Et alors, elle osa, elle eut la force d’oser s’approcher du lit, et de dire avec un sourire affreusement contraint, mais enfin avec un sourire :

— Quelle peur tu viens de me faire !

Il la regarda pendant une seconde qui lui parut durer un siècle, et simplement répondit.

— Je le comprends !

Plus d’incertitude possible. Aux yeux de son mari, Berthe ne vit que trop clairement qu’il savait. Mais quoi ? mais jusqu’où ? Elle parvint à prendre sur elle de continuer :

— Souffrirais-tu davantage ?

— Non.

— Alors, pourquoi t’es-tu levé !

— Pourquoi ?…

Il réussit à se hausser sur ses oreillers et avec une force dont on ne l’eût pas cru capable, une minute auparavant, il poursuivit :

— Je me suis levé pour vous dire que c’est assez de tortures comme cela, que j’en suis arrivé aux limites de l’énergie humaine, que je ne saurais endurer un jour de plus ce supplice inouï de me voir, de me sentir mesurer la mort lentement, goutte à goutte, par les mains de ma femme et de mon meilleur ami.

Il s’arrêta. Hector et Berthe étaient foudroyés.
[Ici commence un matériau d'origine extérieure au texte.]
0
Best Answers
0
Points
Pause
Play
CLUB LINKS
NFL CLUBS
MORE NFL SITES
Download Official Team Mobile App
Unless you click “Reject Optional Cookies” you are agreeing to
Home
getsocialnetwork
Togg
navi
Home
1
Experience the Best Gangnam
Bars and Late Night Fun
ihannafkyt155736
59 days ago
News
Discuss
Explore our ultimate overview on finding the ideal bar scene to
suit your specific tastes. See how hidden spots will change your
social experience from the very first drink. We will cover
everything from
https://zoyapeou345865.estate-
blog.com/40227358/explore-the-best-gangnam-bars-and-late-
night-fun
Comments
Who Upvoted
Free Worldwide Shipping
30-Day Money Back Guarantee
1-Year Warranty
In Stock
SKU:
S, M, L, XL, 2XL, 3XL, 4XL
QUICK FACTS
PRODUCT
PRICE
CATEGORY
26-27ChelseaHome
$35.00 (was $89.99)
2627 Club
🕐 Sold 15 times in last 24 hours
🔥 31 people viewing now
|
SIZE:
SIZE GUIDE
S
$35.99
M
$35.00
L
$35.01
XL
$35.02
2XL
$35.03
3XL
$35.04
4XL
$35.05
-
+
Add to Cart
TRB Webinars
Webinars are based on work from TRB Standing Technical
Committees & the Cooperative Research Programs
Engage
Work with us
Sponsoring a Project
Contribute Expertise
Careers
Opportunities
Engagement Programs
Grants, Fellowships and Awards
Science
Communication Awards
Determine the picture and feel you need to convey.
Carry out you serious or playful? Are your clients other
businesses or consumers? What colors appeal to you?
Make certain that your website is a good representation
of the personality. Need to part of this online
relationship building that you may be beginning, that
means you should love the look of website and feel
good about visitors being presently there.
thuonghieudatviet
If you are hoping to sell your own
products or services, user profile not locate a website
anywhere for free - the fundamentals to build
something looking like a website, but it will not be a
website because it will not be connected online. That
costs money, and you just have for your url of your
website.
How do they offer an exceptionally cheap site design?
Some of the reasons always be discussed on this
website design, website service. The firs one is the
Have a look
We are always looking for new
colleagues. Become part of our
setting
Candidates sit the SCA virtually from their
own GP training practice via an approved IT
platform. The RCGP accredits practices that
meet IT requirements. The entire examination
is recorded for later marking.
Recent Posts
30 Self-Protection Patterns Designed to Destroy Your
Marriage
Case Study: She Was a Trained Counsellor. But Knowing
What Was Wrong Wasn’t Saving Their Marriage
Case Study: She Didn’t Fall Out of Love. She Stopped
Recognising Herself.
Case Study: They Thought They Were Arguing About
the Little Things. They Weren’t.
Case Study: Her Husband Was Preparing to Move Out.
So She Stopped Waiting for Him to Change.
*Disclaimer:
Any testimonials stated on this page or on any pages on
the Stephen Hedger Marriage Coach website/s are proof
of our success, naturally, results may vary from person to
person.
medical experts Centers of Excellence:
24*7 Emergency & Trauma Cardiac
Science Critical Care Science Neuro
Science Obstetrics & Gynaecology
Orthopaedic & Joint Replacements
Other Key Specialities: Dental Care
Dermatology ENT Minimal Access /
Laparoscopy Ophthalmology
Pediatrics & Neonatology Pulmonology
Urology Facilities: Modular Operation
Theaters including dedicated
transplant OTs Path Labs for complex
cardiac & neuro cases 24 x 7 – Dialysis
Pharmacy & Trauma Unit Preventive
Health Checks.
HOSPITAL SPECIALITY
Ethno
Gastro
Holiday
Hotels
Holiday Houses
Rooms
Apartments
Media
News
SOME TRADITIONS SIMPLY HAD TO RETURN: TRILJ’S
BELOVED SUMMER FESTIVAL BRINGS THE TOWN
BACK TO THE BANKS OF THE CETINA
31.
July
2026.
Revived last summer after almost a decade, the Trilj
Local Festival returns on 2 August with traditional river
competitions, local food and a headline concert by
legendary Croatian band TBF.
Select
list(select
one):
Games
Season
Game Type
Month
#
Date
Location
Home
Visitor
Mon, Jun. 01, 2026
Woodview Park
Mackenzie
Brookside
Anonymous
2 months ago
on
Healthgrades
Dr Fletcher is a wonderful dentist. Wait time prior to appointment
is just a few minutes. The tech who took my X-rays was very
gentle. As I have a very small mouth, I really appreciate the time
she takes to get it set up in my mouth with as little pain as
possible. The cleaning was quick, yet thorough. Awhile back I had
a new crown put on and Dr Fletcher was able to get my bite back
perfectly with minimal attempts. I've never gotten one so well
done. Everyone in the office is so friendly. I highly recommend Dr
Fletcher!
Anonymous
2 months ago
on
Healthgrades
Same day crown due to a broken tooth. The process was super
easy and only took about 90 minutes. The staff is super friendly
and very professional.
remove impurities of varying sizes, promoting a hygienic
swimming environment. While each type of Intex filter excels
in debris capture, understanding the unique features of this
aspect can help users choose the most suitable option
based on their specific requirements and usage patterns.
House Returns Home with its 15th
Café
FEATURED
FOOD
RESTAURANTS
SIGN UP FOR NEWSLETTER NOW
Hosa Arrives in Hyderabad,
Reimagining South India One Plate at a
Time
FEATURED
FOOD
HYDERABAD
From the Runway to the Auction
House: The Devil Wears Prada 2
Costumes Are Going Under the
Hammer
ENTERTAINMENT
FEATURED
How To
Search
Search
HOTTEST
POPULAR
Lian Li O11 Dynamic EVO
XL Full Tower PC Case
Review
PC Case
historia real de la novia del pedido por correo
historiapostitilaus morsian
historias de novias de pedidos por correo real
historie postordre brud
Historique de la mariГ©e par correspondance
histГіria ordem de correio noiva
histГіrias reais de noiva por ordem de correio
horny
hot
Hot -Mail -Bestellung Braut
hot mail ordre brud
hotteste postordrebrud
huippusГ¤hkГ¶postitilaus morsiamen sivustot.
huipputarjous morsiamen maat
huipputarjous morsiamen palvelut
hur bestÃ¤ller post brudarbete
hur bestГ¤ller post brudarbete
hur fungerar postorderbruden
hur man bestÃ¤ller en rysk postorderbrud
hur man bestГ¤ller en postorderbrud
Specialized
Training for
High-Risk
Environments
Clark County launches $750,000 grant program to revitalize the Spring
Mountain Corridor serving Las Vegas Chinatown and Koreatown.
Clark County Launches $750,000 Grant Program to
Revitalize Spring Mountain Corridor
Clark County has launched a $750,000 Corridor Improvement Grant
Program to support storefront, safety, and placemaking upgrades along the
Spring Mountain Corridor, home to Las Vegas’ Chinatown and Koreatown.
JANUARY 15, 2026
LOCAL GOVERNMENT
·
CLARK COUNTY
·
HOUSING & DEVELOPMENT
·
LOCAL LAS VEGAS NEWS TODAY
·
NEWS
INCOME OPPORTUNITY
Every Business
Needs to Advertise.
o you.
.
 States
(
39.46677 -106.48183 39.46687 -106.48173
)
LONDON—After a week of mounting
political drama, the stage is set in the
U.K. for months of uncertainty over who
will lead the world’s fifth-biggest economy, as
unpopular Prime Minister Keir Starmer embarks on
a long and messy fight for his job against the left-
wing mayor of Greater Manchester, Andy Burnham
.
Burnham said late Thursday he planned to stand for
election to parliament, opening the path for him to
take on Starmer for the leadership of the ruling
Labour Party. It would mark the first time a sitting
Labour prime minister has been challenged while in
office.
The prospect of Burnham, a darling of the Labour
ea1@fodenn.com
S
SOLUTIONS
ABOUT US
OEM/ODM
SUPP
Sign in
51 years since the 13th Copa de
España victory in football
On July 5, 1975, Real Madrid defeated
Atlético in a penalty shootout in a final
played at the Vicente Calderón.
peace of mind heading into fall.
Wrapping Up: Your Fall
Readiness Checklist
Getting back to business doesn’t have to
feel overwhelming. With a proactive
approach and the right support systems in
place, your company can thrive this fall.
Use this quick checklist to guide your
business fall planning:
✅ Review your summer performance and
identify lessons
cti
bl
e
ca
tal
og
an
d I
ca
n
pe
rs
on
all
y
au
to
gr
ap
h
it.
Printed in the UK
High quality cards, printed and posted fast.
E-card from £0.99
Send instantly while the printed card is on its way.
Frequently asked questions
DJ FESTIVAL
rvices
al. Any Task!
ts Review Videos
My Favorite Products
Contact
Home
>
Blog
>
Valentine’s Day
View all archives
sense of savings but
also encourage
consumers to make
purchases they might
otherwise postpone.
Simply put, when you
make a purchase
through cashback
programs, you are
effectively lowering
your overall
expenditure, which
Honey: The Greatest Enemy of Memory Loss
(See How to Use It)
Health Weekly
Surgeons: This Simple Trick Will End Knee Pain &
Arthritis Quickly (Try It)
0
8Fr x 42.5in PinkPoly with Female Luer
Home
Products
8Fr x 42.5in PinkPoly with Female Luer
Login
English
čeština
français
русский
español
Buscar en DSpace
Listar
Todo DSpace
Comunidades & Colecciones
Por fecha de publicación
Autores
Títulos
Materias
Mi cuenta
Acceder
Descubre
— Je voulais vous dire encore : Assez de ménagements cruels, assez de raffinements, je souffre. Ah ! ne voyez-vous pas que je souffre horriblement. Hâtez-vous, abrégez mon agonie. Tuez-moi, mais tuez-moi d’un coup, empoisonneurs !

Sur ce dernier mot : empoisonneurs, le comte de Trémorel se dressa comme s’il eût été mû par un ressort, tout d’une pièce, les yeux hagards, les bras étendus en avant.